The Baltimore I knew as a child presented all sorts of questionable foods that my family often overpraised. These were downright weird dishes then that time has not improved. People would line up for the fried eggplant at the old Horn & Horn on East Baltimore Street. I adored the restaurant and practically all its menu, but that eggplant, stringy and rubbery? No way. Beef tongue was then a standard main dish. It wasn't so bad as long as you didn't think about it. I often ordered it, sliced deli-style, at Lexington Market. I could never master boiling a beef tongue for a dining room full of family or guests.

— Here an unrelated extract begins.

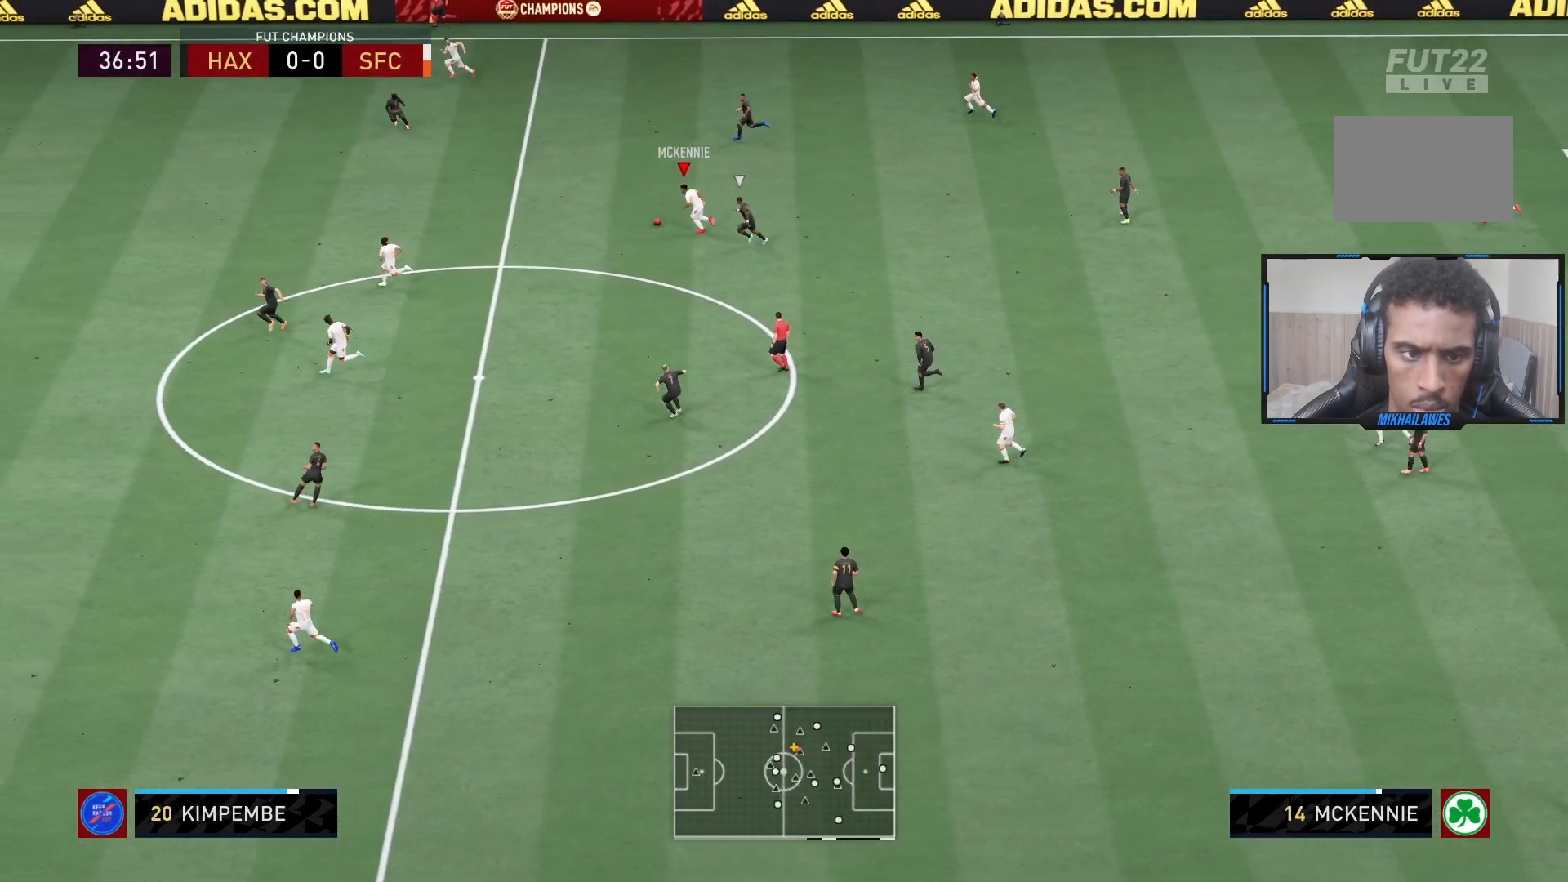
{"buttons": ["R2"], "left_stick": "left", "right_stick": "center", "events": [[117, "L1", "down"], [250, "L1", "up"]]}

And my mother could clear the kitchen when she decided to fry honeycomb tripe, a meat taken from a cow's stomach. I wisely left the house. Tripe is not so bad in pepperpot soup, where its taste is disguised. Like beef tongue, it is best not to think about it when you eat it.

A few springs ago, I dropped into a little delicatessen in Budapest and pointed to this dish and that one in a glass case. The soup was delicious; I inquired about its composition. The counter servers interpreted my question but sought help from the owner. She stuck out her tongue and held it. I knew immediately what the mystery ingredient was.

It took time to overcome a queasiness to sweetbreads, a regular on the menu at the fondly recalled Marconi's on Saratoga Street. How well I recall a waiter, in a voice that was both self-mocking and haughty, saying to me, "Will that be sweetbreads Sarah Bernhardt, or creamed, broiled or bordelaise?"

I conquered the sweetbread aversion quickly and recently delighted in the veal variety served with polenta, another dish whose spongy texture took a few trial runs to accommodate. It reminds me of hominy and grits, two more dishes that push food alarms. And so, I say to the Marylanders who must have their shad roe, go, enjoy — and roast a nice spring chicken for me.